Abstract

Stringent Environmental policies are widely acknowledged as a significant policy option to control the harmful effects of environmental degradation. Restricting trade in energy commodities helps reduce the consumption of fossil fuels and thus improve environmental quality. Within the framework of new trade theory, the analysis intends to investigate the influence of environmental policy stringency on trade in conventional energy commodities (coal, petroleum, and gas) in the top polluted economies of the world from 1991 to 2021. Additionally, the study uses the asymmetry assumption compared to earlier research.

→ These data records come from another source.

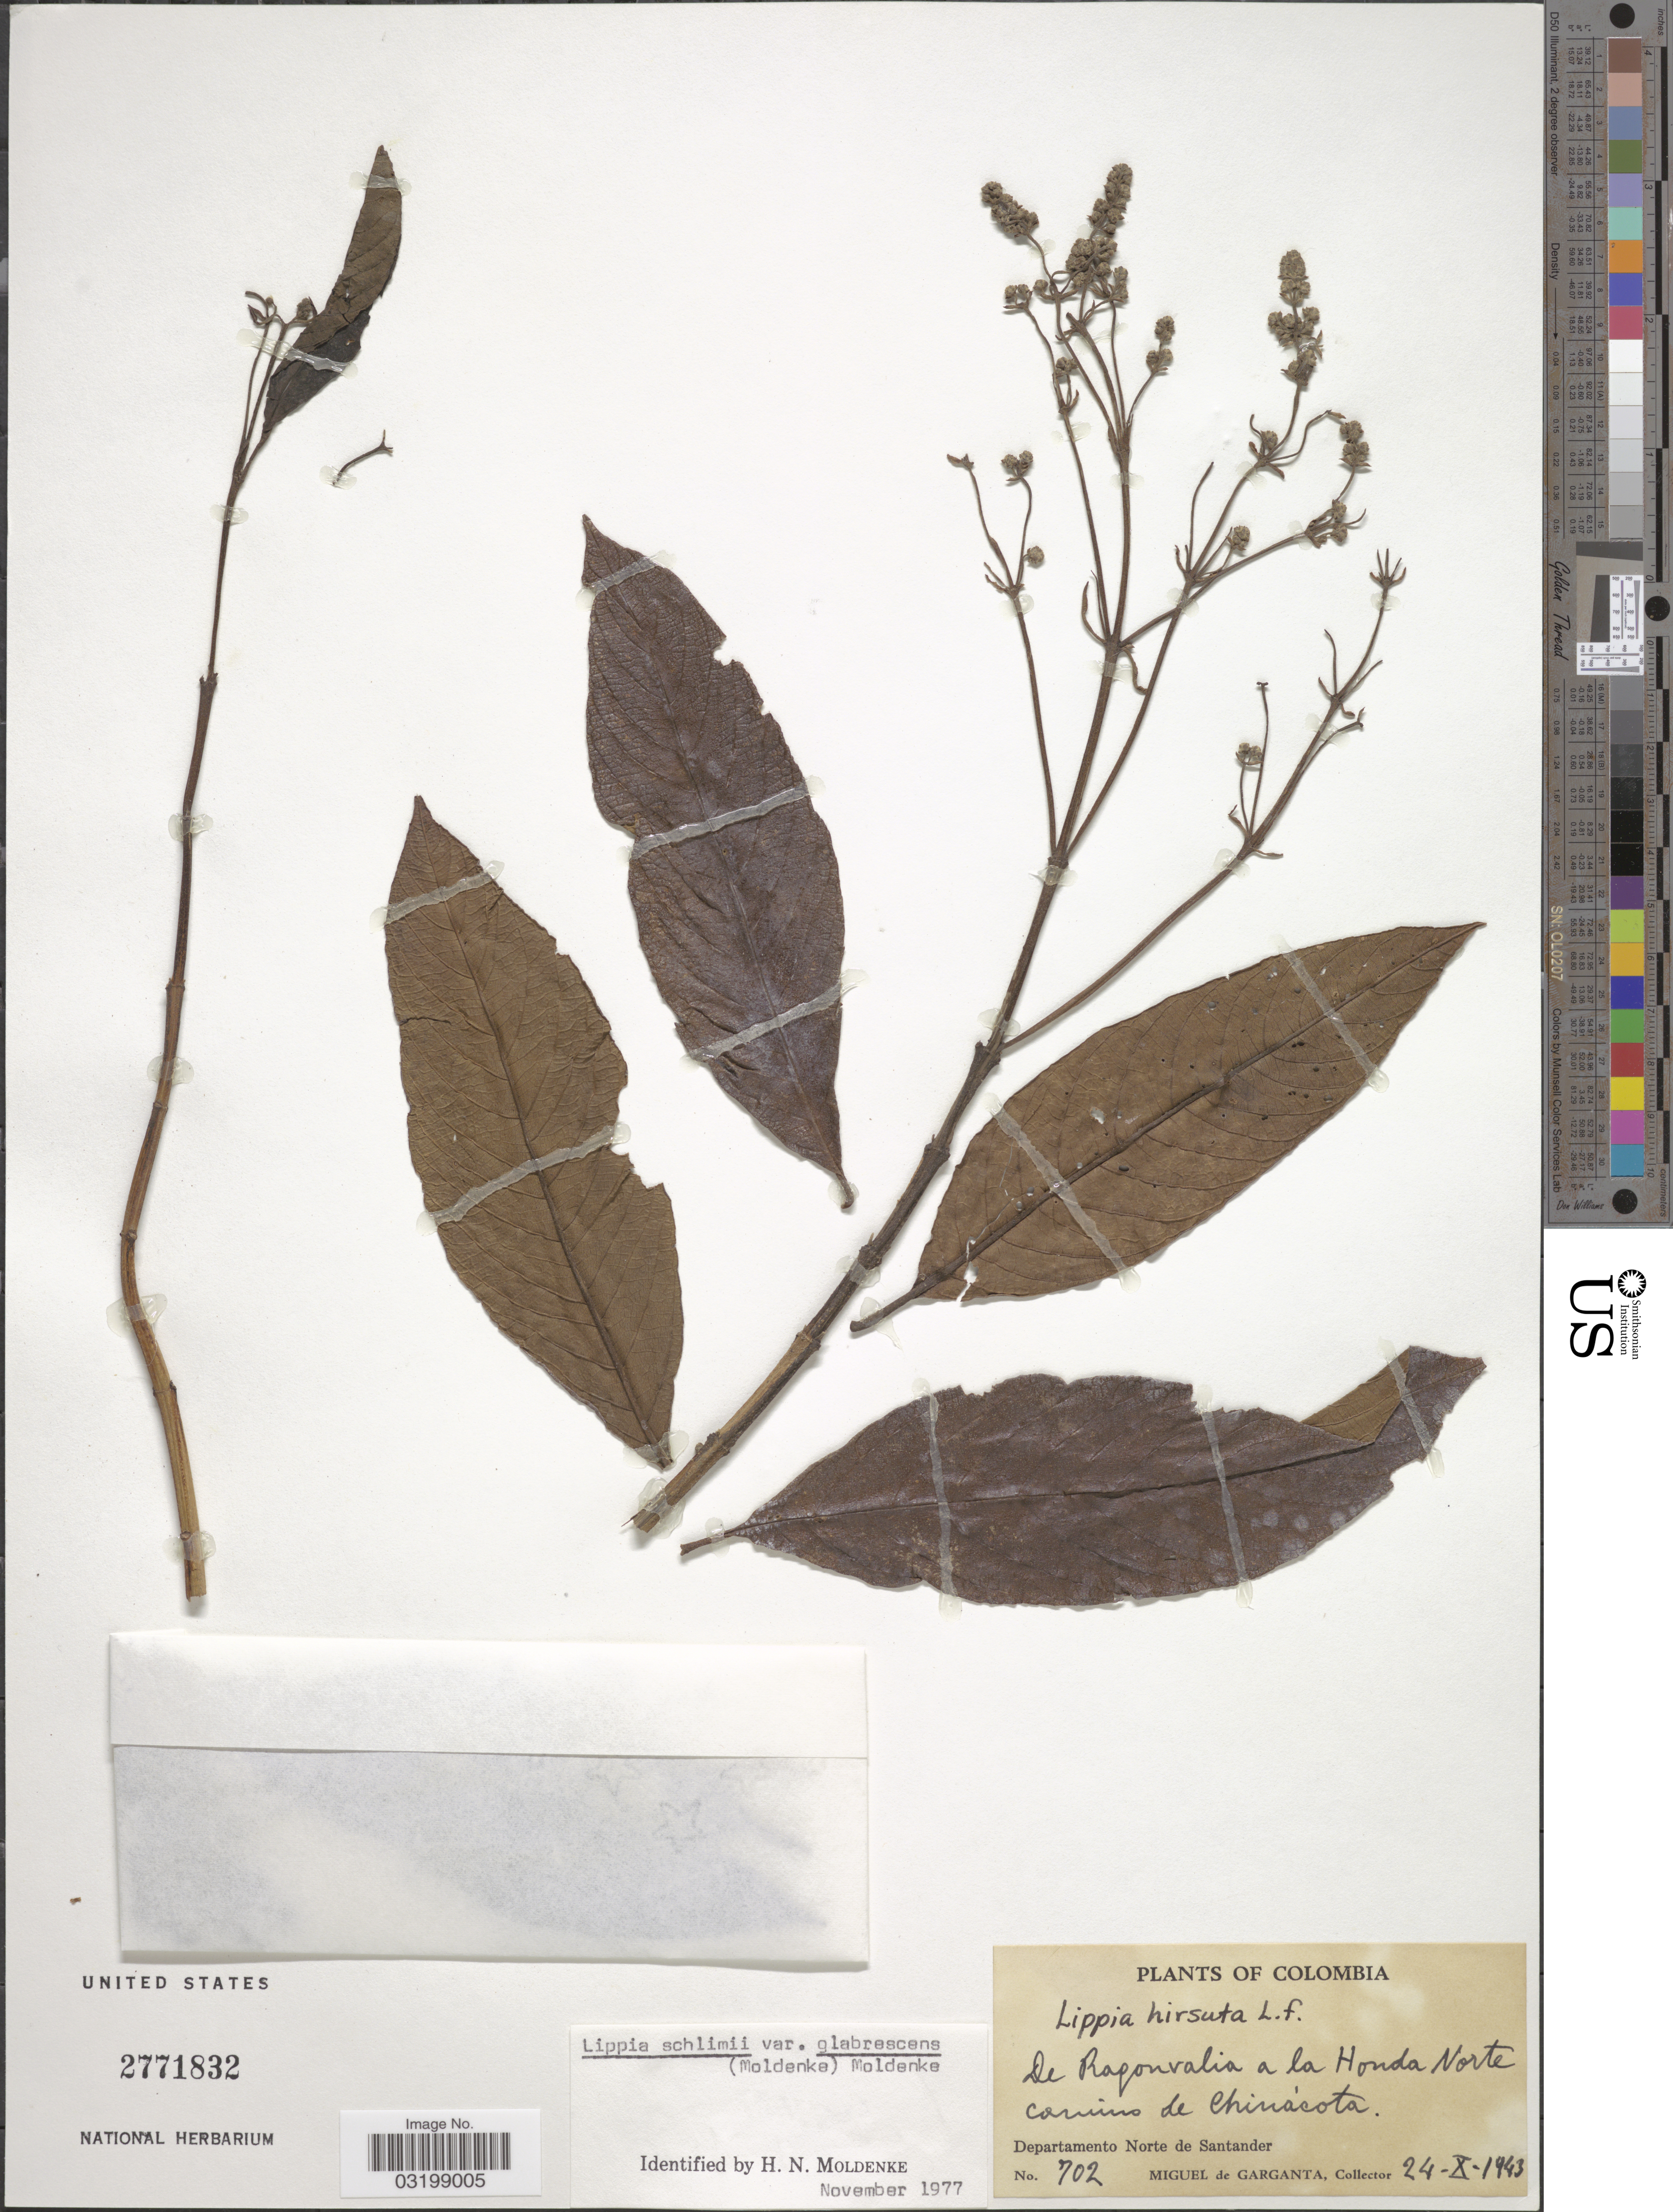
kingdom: Plantae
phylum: Tracheophyta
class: Magnoliopsida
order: Lamiales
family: Verbenaceae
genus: Lippia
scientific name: Lippia hirsuta var. glabrescens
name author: Moldenke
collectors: M. Garganta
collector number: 702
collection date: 1943-10-24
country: Colombia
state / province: Norte de Santander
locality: Departamento Norte de Santander. De Ragonvalia a la Honda Norte camino de Chinácota.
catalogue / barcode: US 2771832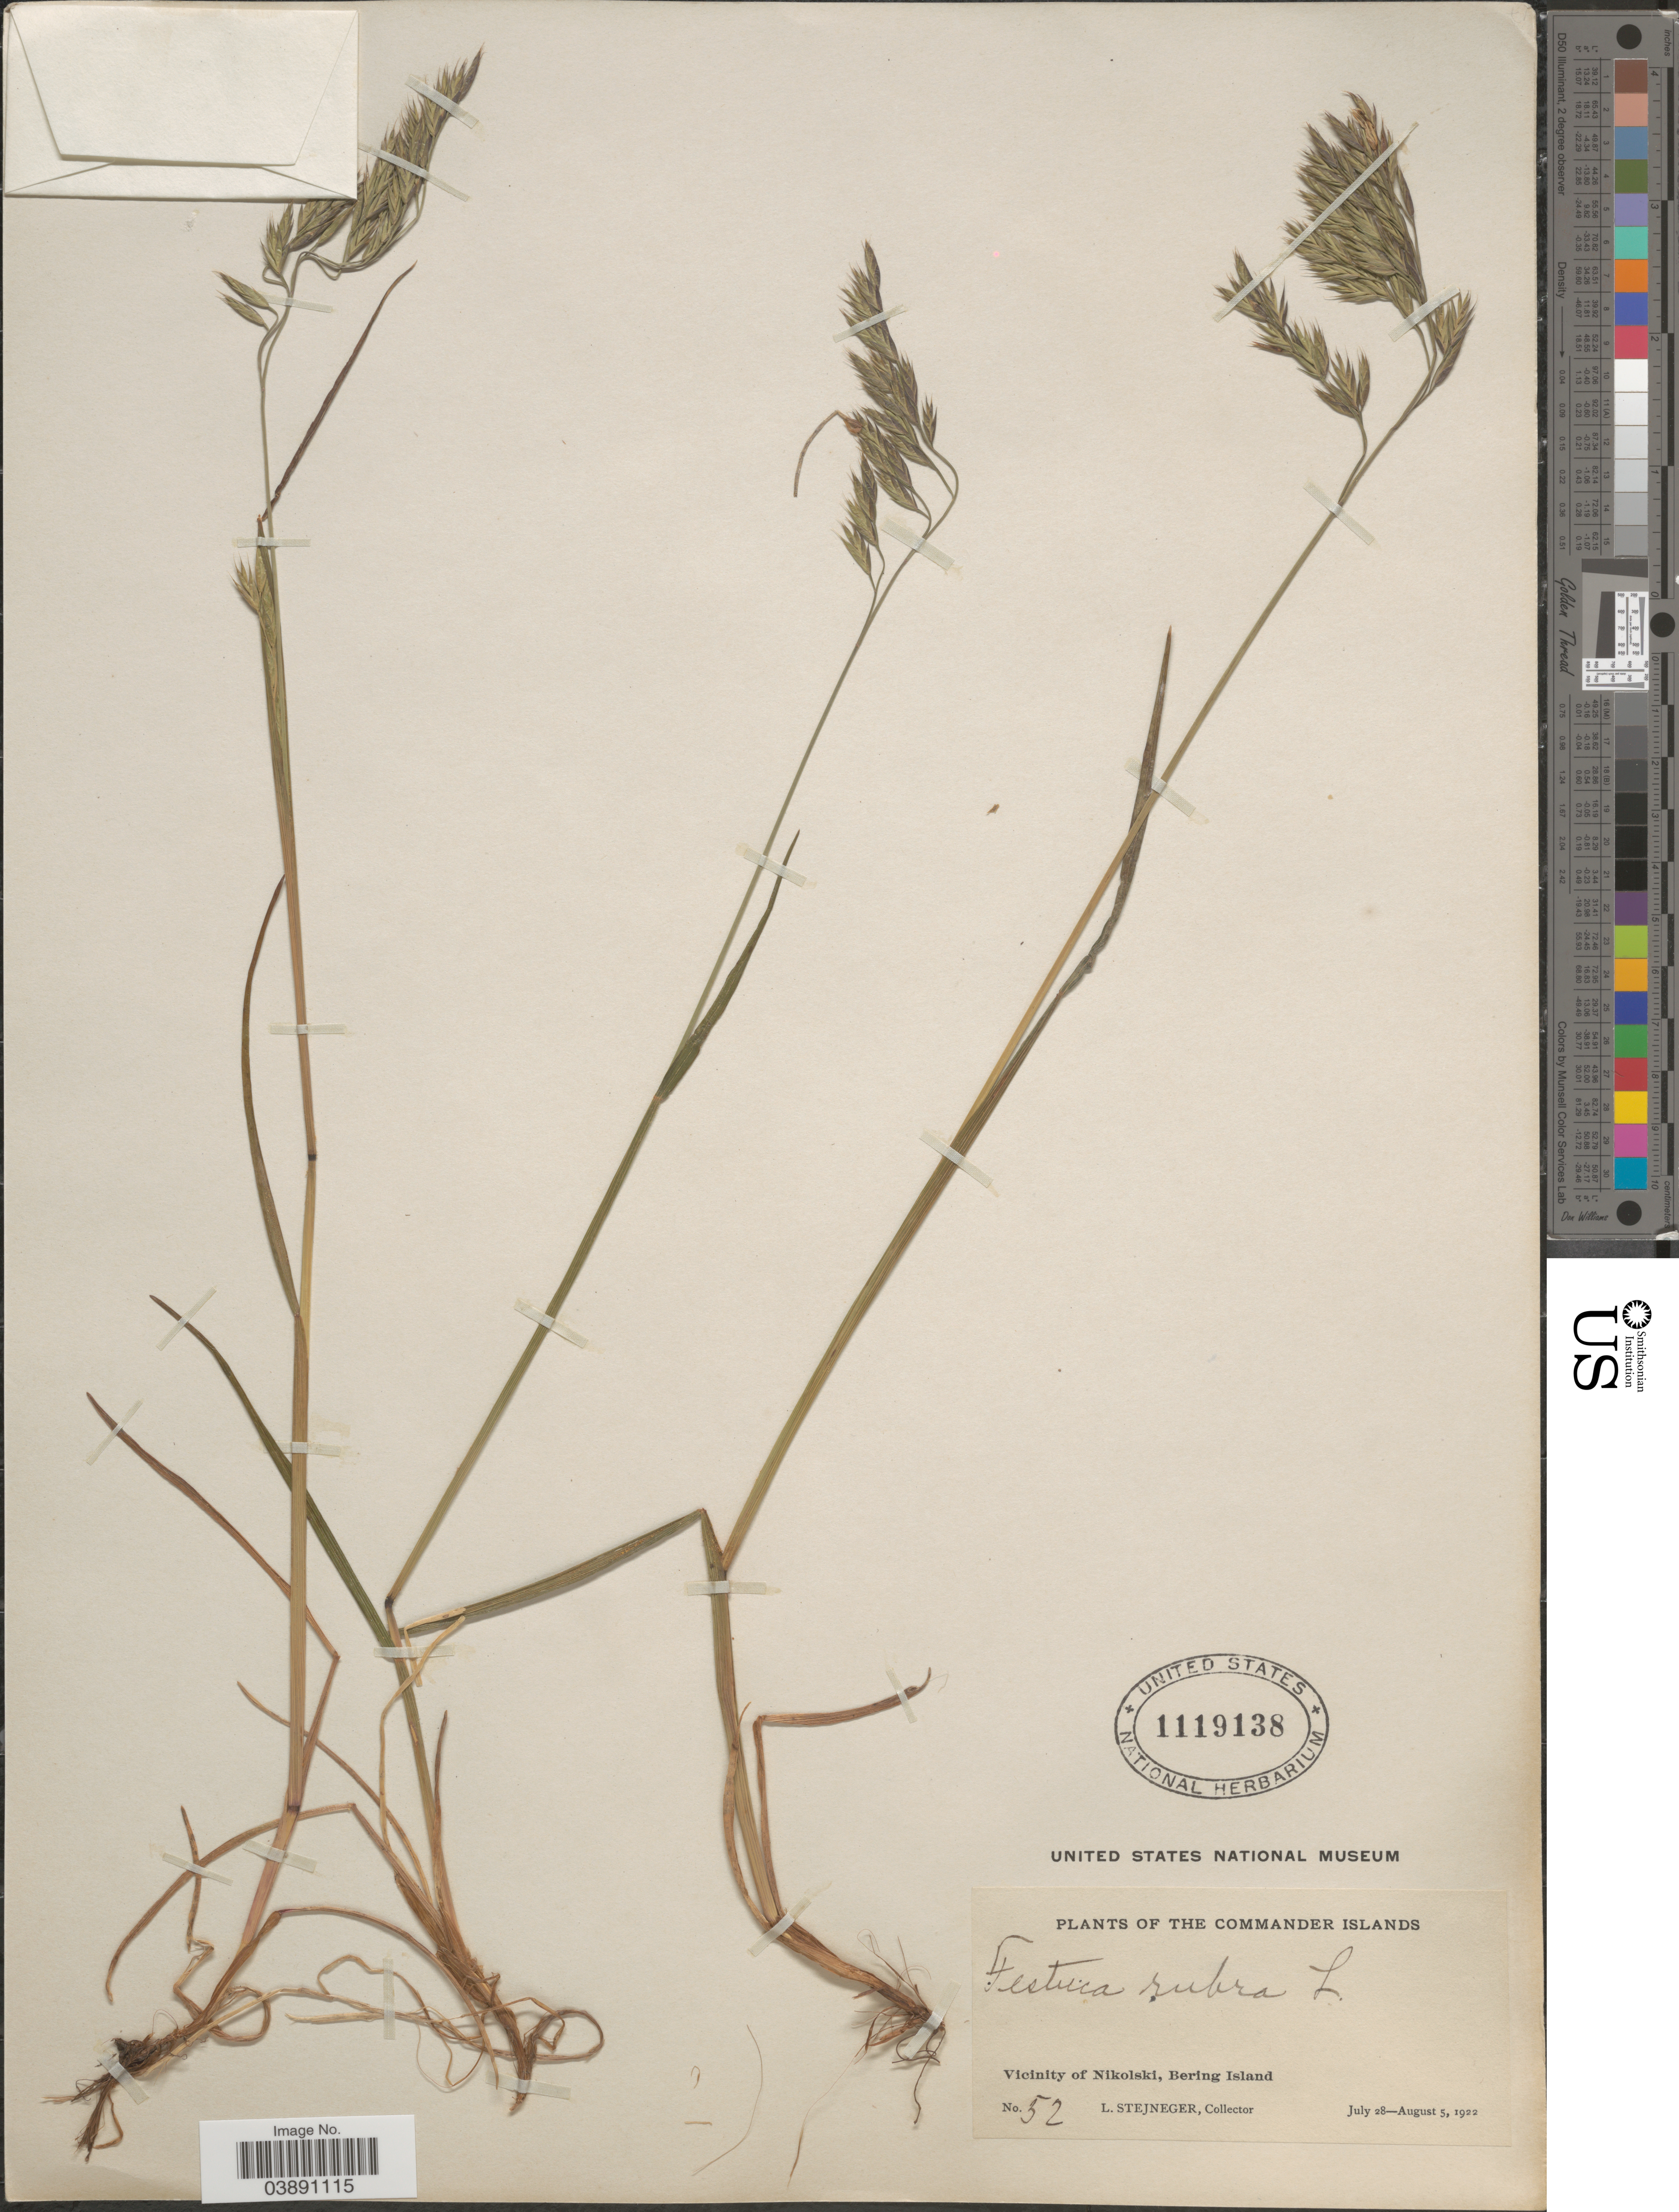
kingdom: Plantae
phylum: Tracheophyta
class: Liliopsida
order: Poales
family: Poaceae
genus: Festuca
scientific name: Festuca rubra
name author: L.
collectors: L. Stejneger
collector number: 52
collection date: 1922-07-28/1922-08-05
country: Russian Federation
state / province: Kamchatka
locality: The Commander Islands. Vicinity of Nikolski, Bering Island.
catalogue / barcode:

For empirical investigation, the analysis applied the novel nonlinear CS-ARDL model that can deal with the issue of cross-sectional dependence and provide robust short and long-run estimates. Findings of the nonlinear model suggest that a positive shock in environmental policy stringency restricts trade in energy commodities in the long run, whereas a negative shock in environmental policy stringency does not exert any noticeable effect on these commodities. In the short run, a positive shock in environmental policy stringency exhibits significantly negative effects in mostly energy commodities. Energy demand and financial development promote trade in energy commodities in the nonlinear model, and the real exchange rate restricts trade in these commodities. Thus, policymakers should introduce strict environmental policies to limit the consumption of fossil fuels and promote clean and green energy sources and sustainable development.